Every child with autism has a difficult path ahead of them. They battle to communicate and don’t fit in with others of their age. They perform stimming actions when stressed and sometimes lose control. The worst outcome is when a child feels that autism is really bad and their self-esteem goes through the floor. Any parent will understand how hard this must be for a child. Your kid’s self esteem is important. This article is designed to help parents and carers make their children feel accepted at home and beyond.
Teach the Child About Life
Communicating with others and relating socially doesn’t come naturally to an autistic child. They don’t handle unfamiliar situations as they have no grid for the experience. It was encouraging to learn from the experts of https://www.autismparentingmagazine.com/social-stories-for-autistic-children/ that telling the child social stories can help in both these areas. Comic strip conversations are also used as a tool to literally illustrate life situations. They help the child to understand life and human interaction. The more they do this and learn social behavior, the more they fit in with others and experience acceptance. Make sure they are familiar with the laws as well, Autism Law was created just for that reason.
Be Positive
The child first and foremost needs to know that its parents love and accept him. Words of love should be verbalized. Not all Autistic children can handle physical touch, but it’s important to be physically affectionate if the child reaches out to receive it.

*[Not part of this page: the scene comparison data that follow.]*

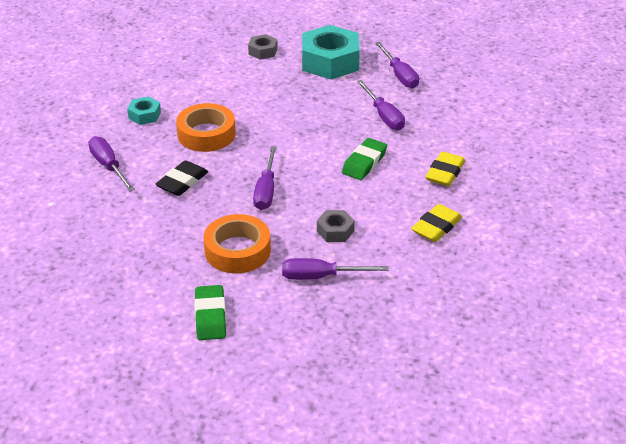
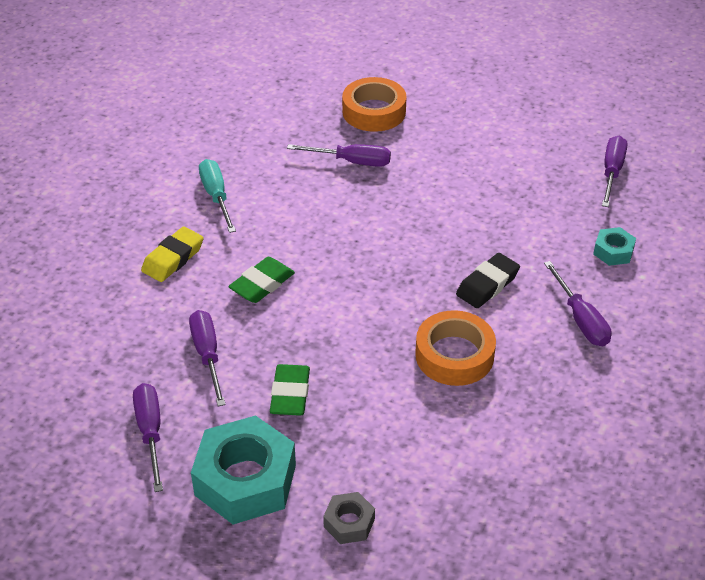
camera: 170 degrees left, 5 degrees up
(144, 115) = (541, 401): turquoise nut -> turquoise nut (613, 251)
(210, 316) = (462, 139): green eraser -> green eraser (290, 394)
(237, 250) = (430, 196): orange tape -> orange tape (374, 111)
(266, 190) = (389, 261): purple screwdriver -> purple screwdriver (611, 172)
(335, 231) = (324, 205): grey nut -> none
(436, 227) = (216, 196): yellow eraser -> turquoise screwdriver

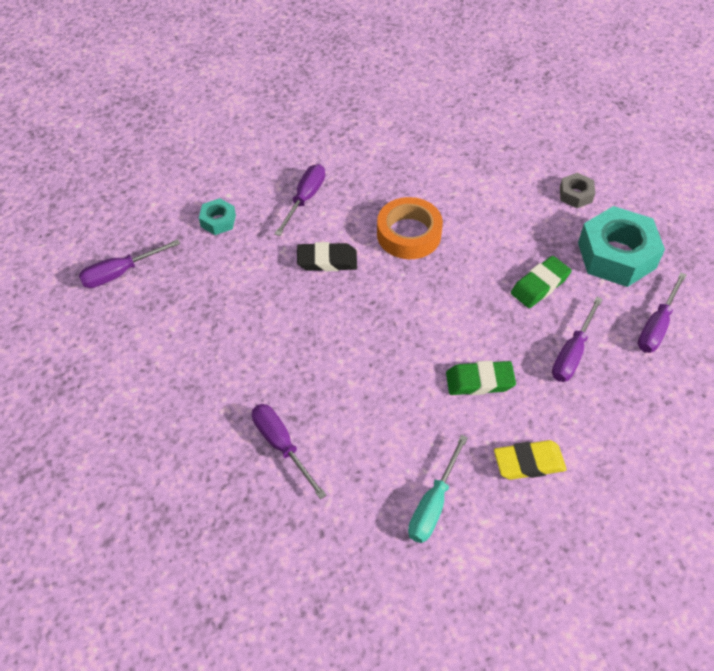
camera: 135 degrees left, 10 degrees up
(374, 111) = (191, 490): orange tape -> none

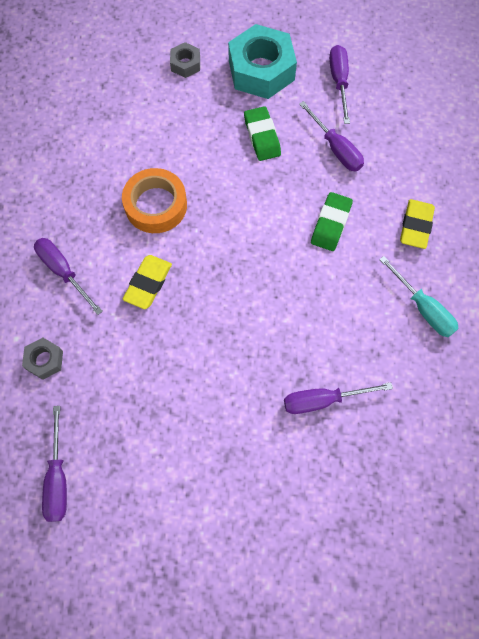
camera: 65 degrees left, 15 degrees up
(218, 221) = (44, 360): turquoise nut -> grey nut
(327, 260) = (148, 283): black eraser -> yellow eraser
(656, 326) = (339, 82): purple screwdriver -> purple screwdriver turned 150 degrees counterclockwise

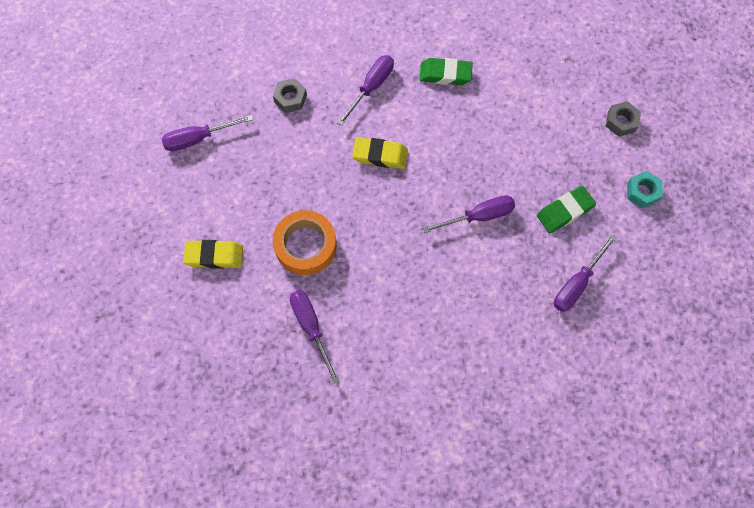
camera: 75 degrees right, 0 degrees up
(156, 205) = (458, 139): orange tape -> orange tape (305, 245)
(261, 70) = (642, 192): turquoise nut -> turquoise nut, size x0.48
(331, 224) = (489, 297): green eraser -> green eraser (445, 74)
(339, 82) = (659, 270): purple screwdriver -> purple screwdriver (478, 216)
(415, 226) = (514, 379): yellow eraser -> yellow eraser (214, 256)
(423, 308) = (426, 402): turquoise screwdriver -> none

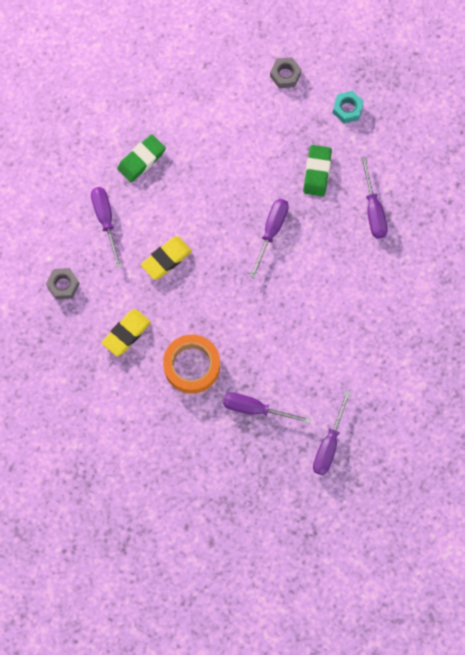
camera: 50 degrees left, 5 degrees up
(198, 138) = (38, 376): purple screwdriver -> purple screwdriver (329, 444)
(214, 256) = (145, 434): yellow eraser -> yellow eraser (126, 333)

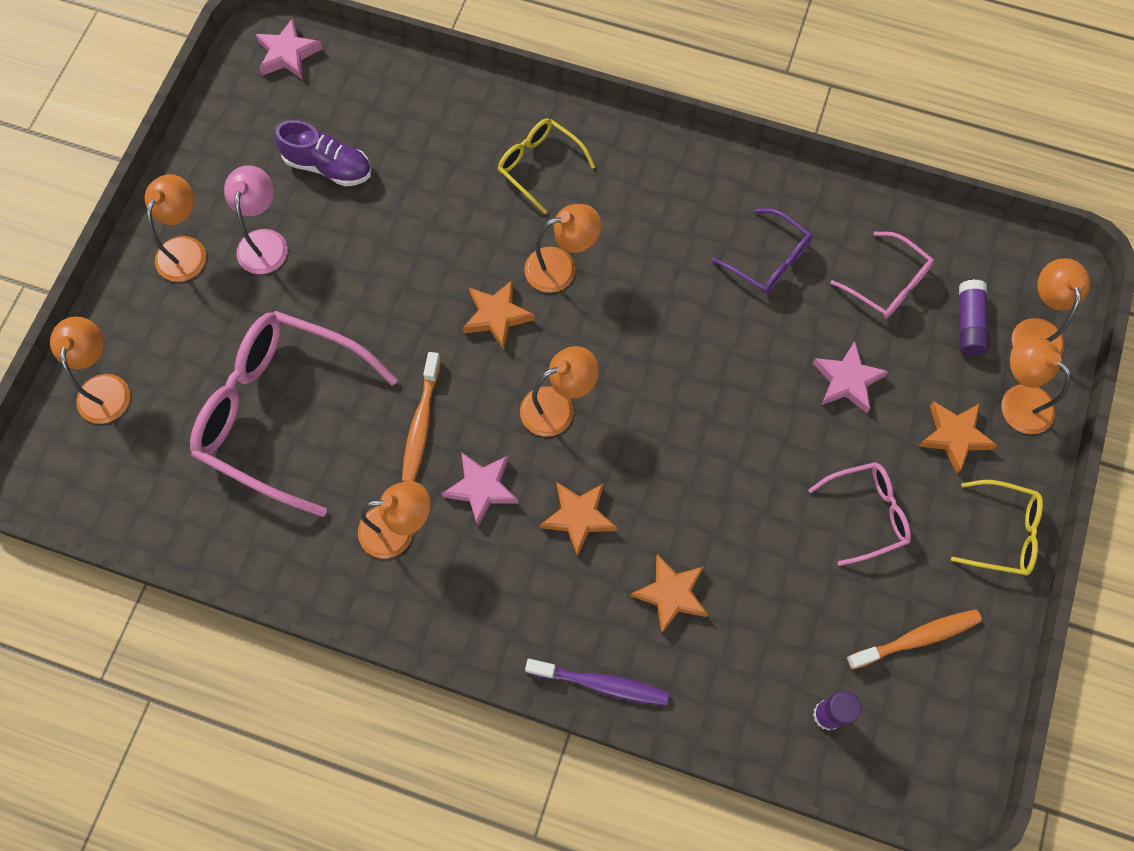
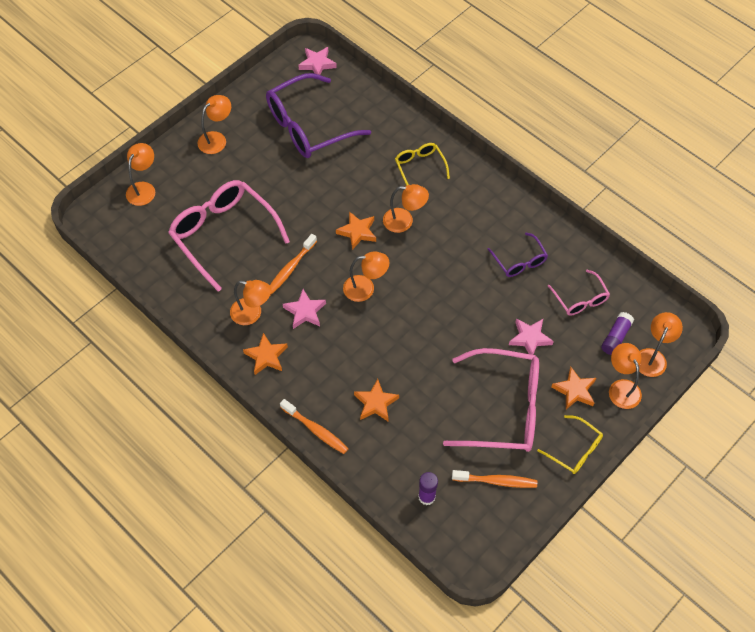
camera: 25 degrees right, 10 degrees down
(264, 241) = (257, 150): pink lamp -> none
(328, 166) = (309, 126): purple shoe -> purple glasses
(578, 517) = (347, 346): orange star -> orange star (266, 356)
(601, 684) = (316, 430): purple toothbrush -> orange toothbrush
(866, 514) = (503, 408): pink glasses -> pink glasses, size x1.98

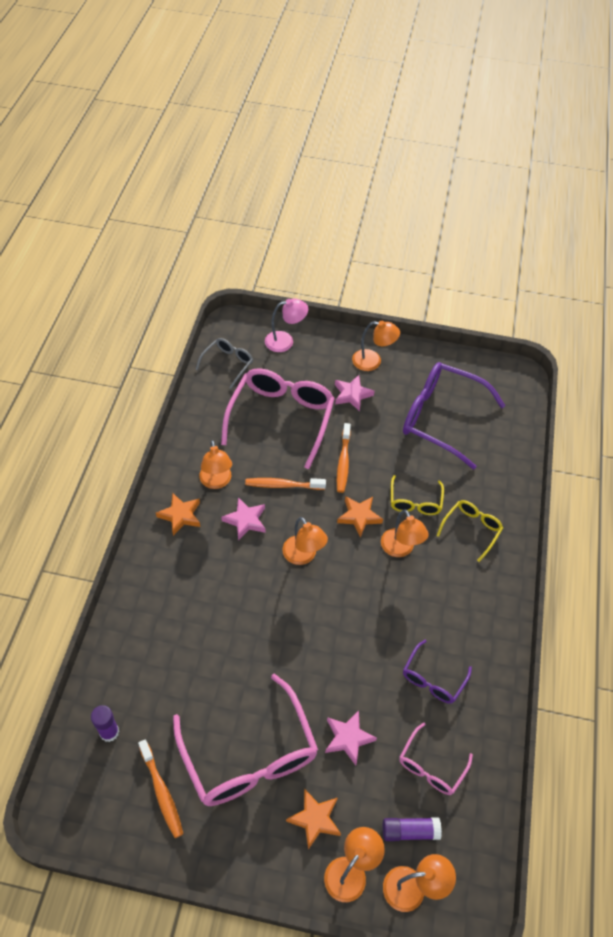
camera: 55 degrees right, 5 degrees down
(134, 244) = (227, 364): none -> grey glasses
(144, 188) = (285, 341): orange lamp -> pink lamp
(316, 430) = (128, 596): orange toothbrush -> orange toothbrush (343, 462)
(317, 64) = (513, 389): pink star -> pink star (352, 395)
(375, 403) = (185, 631): orange star -> none
(574, 450) = (243, 857): yellow glasses -> yellow glasses (415, 501)

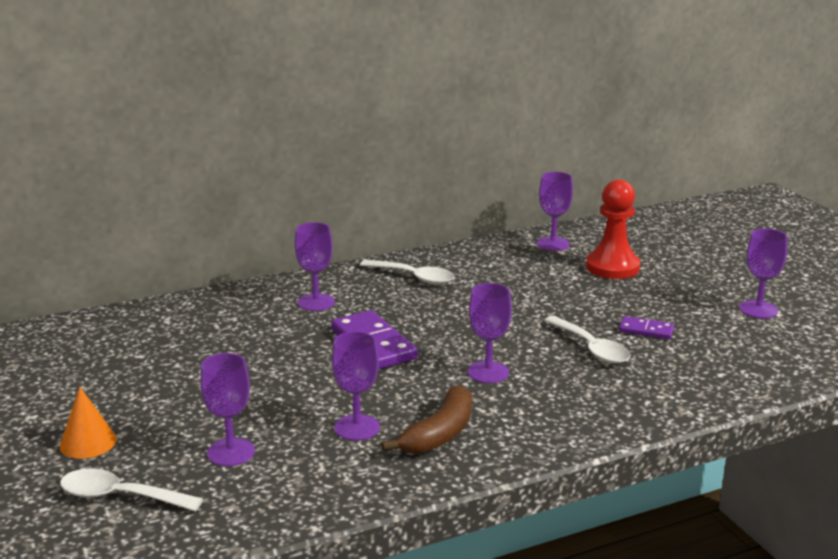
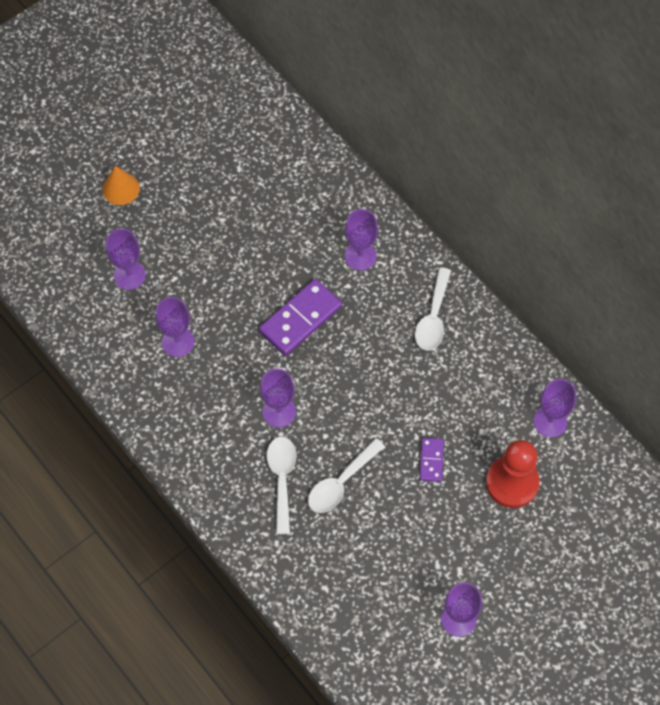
camera: 75 degrees right, 40 degrees up
(120, 496) = (68, 233): white spoon -> white spoon (282, 479)
(440, 434) = (183, 397): brown banana -> none
(646, 330) = (386, 523): purple domino -> purple domino (431, 460)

If a child believes autism is dark and horrible and they have no hope for their future, it is important for the parents to step in. They won’t deny that the child is at a disadvantage to other children, but will communicate that the future can still be good. The child has interests and hopes for the future, and it’s important to encourage such things as being attainable. When it comes to hobbies and pastimes, get involved with the child and if possible involve others too.
When a child is very young it would be destructive to laugh about autism with them. As they get older, however, a lighthearted approach on occasion can be literally disarming. ‘There goes that autism again!’ said in the right tone of voice may provoke amusement in the child. It reduces the power and intensity of autism in the child’s mind. It’s like the moments we have where life is tough but we put our heads back and laugh, and say ‘it’s only life!’ It can be a helpful coping mechanism.
Let the Child Speak
This may not come easily for an autistic child. They need to communicate how they feel and how they see the world. Without this emotional release, children blow up and have meltdowns, both verbally and physically. If a child can’t verbalize well, show them a video that is relevant to them, and ask ‘was any of this similar to you? Is that how you see things? Do you feel like that ever? Is that why you react as you do?’
Understand the Child’s Needs
As we’ve already said, sensory stimulation can freak some autistic children out. We need to respect this and honor their desire to protect themselves in situations that challenge this. Stimming behaviors may look odd but it helps the child to cope in a difficult situation. To ask them to stop is like asking a worried person not to talk about their concerns, except with autism it’s like creating a time-bomb before they eventually explode.
Help Them Interact
This starts with you at home. Don’t just leave the child to play on its own all the time, even if that seems like what it wants to do. Be involved in play and encourage other siblings or friends to do the same. It will help the child learn physical and verbal communication. Floortime and RDI are helpful here.
Teach the child about games and sports – particularly the ones other children at school will be playing. The more the child understands the rules and how to play, the more it will fit in with others. If a classmate is talking about football, for example, your child will not be at a loss to join the conversation or game.
For an autistic child to feel accepted, it needs to be loved and understood. The more it is taught about everyday life and interaction the better. Other children are more likely to become friends if they have things in common and if the child understands social queues. There is no doubt that that is a challenging task for any parent or carer, but the future can be good and the child can have lots of fun pursuing their interests and dreams as their lives develop.